Posted August 7, 2008

The extreme growth has degraded the school. It is currently loaded with portables. The school does a good job of teaching the requirements for state testing. If your child is a high performer, do not expect this school to challenge them. The curriculum is designed to bring children up to (or down to) the average.
—Submitted by a parent


Posted June 1, 2008

The Principal is the backbone of any school. Dr. Davenport I have been paying her some attention she is a true Professional. I notice different situation that she had to handled and I must say I was impressed. Just keep in mind it's not easy dealing with highly rich educated People who think they know it all . Beside, Your Kids Education tells it all, she doing what she need to do. Just keep this in your mind your job description is parent. Dr. Davenport is the one that's keeping your little rich kids on track in that school. Now for all of the parents that don't have a 9 to 5 please find one. Dr. Davenport is very involved with the welfare of the children. Now let her continue to make are Kids Shine. Fifth Grade Mom.
—Submitted by a parent


Posted April 26, 2008

Teachers go beyond the call of duty and the principal as well as the assistants put children first.
—Submitted by a parent


Posted September 14, 2007

Excellent! I have two children and all of their teachers have been phenomenal and their test scores reiterate this. The principal is a dedicated, top-notch professional who knows the kids and definitely cares about the kids. She spends countless hours doing research to better the education provided by Heritage in addition to the rigorous schedule of day to day operations. Our family transferred from a good school out of state to find that Heritage was much more challenging. Parent involvement at Heritage is another great quality. Keep it up Heritage!

* **Provided material**
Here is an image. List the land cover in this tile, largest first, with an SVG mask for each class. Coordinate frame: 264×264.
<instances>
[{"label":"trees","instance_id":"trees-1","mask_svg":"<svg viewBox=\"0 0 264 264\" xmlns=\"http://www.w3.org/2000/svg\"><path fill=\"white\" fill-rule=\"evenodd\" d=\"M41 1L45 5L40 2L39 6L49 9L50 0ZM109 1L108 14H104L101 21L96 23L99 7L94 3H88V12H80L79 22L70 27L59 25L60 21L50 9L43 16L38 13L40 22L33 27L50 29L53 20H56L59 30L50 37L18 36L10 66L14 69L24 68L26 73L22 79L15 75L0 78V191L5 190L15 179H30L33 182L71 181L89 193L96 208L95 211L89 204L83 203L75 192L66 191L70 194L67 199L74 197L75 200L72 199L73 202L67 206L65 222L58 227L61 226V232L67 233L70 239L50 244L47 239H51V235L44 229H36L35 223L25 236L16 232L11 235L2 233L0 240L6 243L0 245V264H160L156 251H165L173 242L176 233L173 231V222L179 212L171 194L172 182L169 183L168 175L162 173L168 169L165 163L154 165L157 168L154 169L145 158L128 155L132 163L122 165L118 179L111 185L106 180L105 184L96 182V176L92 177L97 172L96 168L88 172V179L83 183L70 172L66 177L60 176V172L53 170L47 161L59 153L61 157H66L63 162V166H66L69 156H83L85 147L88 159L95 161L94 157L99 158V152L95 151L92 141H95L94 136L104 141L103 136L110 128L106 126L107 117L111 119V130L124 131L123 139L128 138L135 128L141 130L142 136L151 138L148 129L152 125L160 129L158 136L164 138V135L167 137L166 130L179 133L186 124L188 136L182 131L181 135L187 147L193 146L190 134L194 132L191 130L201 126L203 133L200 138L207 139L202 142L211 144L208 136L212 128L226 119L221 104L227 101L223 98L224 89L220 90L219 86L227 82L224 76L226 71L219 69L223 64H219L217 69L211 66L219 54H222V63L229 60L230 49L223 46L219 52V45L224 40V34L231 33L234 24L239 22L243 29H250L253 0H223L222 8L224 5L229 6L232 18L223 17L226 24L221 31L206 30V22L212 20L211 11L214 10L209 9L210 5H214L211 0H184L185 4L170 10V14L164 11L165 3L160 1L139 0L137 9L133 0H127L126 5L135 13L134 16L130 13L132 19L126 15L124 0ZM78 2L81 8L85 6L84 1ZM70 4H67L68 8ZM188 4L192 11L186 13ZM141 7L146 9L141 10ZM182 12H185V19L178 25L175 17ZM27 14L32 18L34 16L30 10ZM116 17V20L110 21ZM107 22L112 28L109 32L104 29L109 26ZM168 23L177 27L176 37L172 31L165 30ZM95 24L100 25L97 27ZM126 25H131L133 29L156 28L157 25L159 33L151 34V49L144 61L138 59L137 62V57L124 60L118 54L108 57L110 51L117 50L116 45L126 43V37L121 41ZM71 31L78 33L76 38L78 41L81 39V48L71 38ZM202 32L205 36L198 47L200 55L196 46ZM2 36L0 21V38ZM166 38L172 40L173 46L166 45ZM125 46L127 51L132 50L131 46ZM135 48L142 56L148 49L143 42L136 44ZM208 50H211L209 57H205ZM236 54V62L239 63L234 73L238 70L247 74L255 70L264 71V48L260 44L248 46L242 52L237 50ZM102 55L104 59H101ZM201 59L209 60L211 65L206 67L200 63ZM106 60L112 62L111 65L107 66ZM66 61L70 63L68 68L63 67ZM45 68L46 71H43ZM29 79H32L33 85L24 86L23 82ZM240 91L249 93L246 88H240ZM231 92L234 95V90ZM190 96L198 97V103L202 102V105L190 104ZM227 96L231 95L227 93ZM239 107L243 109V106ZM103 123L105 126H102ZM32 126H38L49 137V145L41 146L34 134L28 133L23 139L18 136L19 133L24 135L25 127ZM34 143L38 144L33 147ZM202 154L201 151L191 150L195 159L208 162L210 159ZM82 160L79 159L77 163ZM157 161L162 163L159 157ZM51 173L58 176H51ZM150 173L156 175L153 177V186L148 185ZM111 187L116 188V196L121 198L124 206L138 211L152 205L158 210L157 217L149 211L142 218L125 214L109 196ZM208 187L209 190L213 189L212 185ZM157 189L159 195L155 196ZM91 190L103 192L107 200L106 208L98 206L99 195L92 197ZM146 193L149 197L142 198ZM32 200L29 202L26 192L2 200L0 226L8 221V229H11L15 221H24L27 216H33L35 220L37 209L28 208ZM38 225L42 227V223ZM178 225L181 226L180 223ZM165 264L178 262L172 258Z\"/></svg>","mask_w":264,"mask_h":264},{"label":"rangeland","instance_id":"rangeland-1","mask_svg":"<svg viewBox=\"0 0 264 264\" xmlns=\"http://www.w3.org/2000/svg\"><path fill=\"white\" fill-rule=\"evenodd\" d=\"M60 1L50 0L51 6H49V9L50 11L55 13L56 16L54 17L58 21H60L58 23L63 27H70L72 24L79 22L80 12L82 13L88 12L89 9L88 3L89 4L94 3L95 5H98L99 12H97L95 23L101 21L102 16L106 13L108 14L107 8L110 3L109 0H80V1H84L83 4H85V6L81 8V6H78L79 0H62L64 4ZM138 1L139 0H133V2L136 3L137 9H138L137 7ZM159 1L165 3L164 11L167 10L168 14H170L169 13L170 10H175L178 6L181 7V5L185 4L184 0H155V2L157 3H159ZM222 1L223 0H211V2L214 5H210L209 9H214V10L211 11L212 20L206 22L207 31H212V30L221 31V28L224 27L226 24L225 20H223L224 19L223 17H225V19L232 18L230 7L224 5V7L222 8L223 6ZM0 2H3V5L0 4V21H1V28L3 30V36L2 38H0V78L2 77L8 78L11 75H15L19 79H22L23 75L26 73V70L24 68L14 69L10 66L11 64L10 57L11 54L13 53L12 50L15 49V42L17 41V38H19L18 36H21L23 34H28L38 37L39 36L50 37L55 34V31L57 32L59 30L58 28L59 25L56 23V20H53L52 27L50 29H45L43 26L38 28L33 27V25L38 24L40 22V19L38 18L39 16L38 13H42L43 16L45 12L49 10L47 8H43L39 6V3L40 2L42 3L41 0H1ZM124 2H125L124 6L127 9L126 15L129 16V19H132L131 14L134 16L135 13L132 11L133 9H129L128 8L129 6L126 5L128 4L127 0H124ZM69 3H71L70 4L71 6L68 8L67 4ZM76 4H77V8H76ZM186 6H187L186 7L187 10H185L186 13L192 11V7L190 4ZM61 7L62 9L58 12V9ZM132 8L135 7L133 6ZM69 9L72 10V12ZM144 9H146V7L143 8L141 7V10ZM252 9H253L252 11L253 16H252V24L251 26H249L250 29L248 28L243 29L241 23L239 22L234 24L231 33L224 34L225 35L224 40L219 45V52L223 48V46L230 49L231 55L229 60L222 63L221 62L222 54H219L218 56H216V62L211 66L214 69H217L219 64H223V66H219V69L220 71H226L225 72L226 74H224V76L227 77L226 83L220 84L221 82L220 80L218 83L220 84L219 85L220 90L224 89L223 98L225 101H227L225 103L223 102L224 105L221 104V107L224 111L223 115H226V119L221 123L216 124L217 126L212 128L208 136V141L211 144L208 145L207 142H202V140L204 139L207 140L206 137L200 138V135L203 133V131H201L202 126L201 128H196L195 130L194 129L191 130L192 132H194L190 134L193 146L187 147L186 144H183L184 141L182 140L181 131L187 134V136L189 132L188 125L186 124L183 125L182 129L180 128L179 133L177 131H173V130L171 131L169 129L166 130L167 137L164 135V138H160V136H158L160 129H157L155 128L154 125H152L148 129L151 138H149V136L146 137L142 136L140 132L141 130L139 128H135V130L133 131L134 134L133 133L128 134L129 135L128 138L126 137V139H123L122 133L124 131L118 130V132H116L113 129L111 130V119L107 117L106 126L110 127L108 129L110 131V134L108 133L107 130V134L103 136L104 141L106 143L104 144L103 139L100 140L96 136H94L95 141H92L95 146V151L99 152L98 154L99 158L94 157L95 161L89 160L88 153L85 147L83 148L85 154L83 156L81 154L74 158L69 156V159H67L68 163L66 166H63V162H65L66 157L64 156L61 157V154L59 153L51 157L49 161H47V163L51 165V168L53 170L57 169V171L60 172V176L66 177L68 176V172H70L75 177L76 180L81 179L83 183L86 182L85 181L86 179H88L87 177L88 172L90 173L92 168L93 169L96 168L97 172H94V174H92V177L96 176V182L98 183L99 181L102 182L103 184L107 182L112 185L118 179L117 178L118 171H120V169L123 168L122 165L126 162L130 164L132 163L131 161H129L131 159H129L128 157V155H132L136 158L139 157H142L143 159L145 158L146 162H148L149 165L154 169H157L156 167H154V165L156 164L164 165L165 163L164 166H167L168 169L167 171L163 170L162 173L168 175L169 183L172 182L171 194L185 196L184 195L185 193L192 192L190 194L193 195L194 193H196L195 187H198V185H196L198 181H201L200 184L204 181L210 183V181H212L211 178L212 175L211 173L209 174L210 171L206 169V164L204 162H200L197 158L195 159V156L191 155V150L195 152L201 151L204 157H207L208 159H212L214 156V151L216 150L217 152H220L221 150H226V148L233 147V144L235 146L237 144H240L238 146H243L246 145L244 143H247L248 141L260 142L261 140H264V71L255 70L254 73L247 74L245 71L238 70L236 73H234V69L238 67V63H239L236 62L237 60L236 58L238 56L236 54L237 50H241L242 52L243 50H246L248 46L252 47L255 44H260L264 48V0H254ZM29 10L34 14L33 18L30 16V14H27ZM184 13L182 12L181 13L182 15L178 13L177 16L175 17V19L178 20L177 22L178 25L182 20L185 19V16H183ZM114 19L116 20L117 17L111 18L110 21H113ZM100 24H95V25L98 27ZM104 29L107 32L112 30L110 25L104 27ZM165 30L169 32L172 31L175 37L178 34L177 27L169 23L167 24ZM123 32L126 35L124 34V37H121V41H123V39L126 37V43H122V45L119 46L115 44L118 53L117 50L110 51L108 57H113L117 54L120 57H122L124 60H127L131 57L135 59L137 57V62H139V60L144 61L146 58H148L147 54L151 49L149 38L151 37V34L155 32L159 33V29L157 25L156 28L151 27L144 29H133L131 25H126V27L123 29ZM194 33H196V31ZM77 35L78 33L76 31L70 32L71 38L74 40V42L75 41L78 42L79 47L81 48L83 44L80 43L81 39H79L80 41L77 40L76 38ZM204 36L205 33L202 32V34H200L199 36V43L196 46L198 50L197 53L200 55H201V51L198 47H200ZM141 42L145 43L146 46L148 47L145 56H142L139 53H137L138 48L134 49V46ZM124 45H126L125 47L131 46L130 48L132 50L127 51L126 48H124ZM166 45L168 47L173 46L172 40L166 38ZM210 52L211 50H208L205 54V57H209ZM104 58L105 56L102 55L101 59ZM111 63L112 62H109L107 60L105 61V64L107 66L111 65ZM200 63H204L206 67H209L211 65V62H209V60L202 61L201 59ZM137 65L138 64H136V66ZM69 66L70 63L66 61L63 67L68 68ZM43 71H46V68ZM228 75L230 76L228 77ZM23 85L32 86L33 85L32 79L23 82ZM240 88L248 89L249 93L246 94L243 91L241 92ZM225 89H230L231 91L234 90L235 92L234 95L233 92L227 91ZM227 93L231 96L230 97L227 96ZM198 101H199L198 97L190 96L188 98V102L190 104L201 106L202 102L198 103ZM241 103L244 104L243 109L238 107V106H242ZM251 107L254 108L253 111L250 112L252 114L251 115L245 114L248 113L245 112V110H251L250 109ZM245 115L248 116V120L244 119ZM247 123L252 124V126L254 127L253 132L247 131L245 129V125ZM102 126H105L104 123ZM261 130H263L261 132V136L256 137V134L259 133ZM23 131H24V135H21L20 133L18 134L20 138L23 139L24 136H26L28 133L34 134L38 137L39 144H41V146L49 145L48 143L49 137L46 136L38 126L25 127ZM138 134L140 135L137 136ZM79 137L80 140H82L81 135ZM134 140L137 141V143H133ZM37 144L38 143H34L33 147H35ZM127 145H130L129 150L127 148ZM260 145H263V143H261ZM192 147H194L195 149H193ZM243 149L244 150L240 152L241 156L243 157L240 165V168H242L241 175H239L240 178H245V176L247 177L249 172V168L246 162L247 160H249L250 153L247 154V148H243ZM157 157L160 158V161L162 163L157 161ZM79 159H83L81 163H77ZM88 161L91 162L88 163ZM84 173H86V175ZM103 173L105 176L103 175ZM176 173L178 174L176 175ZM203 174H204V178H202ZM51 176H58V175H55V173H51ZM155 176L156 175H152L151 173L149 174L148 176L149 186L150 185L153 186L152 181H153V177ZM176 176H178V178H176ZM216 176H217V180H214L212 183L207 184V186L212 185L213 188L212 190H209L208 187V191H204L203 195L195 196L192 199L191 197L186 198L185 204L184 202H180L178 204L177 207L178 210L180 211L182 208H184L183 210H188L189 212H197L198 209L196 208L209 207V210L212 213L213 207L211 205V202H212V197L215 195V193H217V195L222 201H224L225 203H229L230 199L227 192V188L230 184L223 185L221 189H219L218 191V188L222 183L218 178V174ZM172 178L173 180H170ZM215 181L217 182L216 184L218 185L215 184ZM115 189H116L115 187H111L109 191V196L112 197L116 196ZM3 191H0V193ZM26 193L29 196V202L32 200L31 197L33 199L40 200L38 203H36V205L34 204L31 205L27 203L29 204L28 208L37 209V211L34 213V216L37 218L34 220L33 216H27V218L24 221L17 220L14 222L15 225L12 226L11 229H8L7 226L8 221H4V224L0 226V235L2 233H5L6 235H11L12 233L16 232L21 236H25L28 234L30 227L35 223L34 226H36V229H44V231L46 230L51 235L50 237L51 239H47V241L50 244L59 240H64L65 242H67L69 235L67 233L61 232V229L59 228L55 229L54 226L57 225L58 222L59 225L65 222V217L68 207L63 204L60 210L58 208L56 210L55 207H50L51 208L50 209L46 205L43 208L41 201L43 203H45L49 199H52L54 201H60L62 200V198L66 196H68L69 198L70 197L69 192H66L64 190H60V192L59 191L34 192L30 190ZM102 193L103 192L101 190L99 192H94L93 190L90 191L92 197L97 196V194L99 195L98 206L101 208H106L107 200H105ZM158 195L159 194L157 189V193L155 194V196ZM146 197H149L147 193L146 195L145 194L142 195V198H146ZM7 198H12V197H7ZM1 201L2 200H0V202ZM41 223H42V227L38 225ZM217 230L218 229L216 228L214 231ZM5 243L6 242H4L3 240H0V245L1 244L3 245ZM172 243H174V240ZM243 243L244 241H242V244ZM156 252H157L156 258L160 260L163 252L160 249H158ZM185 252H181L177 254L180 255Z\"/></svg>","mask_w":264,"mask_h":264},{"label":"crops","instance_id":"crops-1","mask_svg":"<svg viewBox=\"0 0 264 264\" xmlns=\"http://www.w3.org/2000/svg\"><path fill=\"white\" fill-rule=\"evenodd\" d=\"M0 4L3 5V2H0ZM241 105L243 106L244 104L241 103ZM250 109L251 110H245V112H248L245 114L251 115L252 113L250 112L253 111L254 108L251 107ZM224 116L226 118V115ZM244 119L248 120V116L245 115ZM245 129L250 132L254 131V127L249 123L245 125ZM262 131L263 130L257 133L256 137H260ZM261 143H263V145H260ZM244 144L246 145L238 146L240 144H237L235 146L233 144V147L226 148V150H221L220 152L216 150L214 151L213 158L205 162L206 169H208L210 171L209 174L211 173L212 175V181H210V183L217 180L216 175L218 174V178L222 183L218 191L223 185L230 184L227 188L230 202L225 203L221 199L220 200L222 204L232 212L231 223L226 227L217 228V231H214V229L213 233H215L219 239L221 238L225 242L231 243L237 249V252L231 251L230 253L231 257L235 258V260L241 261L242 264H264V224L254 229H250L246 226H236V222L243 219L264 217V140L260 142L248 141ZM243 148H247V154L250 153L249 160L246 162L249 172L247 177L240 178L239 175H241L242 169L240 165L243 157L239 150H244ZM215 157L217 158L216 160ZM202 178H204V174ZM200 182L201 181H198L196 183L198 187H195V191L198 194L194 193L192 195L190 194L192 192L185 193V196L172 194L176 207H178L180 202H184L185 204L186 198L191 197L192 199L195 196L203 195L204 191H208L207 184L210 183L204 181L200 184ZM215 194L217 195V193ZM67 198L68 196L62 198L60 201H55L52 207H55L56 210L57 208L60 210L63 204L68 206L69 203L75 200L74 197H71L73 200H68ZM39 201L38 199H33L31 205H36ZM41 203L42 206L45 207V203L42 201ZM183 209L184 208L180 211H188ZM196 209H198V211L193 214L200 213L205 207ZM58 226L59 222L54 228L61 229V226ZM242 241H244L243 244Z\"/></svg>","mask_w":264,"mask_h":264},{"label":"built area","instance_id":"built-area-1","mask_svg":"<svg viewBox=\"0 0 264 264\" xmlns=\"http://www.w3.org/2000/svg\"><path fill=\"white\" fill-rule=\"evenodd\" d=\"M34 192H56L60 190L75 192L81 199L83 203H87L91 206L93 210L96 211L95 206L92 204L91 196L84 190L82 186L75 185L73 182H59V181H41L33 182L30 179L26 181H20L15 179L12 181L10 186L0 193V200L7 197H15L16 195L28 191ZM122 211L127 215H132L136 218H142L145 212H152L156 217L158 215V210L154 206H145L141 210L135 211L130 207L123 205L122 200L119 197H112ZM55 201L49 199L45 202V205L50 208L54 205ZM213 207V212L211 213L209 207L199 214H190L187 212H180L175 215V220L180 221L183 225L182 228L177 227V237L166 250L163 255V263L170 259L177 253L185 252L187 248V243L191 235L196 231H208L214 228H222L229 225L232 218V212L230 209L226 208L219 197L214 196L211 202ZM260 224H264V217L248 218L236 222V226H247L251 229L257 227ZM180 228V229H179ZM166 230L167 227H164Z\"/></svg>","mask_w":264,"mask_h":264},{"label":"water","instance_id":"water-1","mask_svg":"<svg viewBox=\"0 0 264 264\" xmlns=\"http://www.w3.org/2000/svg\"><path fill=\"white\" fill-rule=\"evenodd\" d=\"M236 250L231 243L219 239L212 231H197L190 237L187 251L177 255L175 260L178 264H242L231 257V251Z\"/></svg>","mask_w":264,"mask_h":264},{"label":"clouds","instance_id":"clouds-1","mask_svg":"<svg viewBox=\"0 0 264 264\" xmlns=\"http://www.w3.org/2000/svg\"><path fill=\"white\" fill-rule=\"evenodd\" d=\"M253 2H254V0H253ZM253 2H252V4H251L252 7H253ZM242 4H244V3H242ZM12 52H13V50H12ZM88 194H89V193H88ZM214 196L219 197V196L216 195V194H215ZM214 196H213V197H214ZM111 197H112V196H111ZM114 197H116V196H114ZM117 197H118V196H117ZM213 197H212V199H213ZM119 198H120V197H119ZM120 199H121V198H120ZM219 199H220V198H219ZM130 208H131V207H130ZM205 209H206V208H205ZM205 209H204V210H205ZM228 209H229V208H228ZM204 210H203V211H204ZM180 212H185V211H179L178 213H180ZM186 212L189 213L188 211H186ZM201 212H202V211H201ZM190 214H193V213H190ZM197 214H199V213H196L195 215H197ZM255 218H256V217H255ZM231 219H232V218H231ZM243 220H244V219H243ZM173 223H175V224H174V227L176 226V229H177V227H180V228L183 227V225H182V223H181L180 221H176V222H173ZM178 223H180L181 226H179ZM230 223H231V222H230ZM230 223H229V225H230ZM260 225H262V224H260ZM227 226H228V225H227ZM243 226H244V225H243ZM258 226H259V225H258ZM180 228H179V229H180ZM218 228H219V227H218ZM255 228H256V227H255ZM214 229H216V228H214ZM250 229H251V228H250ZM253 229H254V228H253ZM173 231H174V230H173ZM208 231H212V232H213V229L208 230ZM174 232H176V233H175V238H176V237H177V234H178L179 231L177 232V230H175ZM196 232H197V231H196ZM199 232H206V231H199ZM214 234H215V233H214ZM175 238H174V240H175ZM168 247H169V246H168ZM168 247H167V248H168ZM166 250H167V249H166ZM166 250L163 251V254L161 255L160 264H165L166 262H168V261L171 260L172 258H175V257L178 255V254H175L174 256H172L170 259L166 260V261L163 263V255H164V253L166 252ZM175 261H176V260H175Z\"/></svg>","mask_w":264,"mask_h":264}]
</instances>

* **Exercises**
[A] In the parent reviews, how did the family that transferred from an out-of-state school find Heritage by comparison?
[B] Repeat the parent reviews from "Posted June 1, 2008" up to and including "put children first.".
The listing above comes from a source unrelated to the parent reviews.

* **Outputs in order**
[A] They found Heritage much more challenging.

[B]
Posted June 1, 2008

The Principal is the backbone of any school. Dr. Davenport I have been paying her some attention she is a true Professional. I notice different situation that she had to handled and I must say I was impressed. Just keep in mind it's not easy dealing with highly rich educated People who think they know it all . Beside, Your Kids Education tells it all, she doing what she need to do. Just keep this in your mind your job description is parent. Dr. Davenport is the one that's keeping your little rich kids on track in that school. Now for all of the parents that don't have a 9 to 5 please find one. Dr. Davenport is very involved with the welfare of the children. Now let her continue to make are Kids Shine. Fifth Grade Mom.
—Submitted by a parent


Posted April 26, 2008

Teachers go beyond the call of duty and the principal as well as the assistants put children first.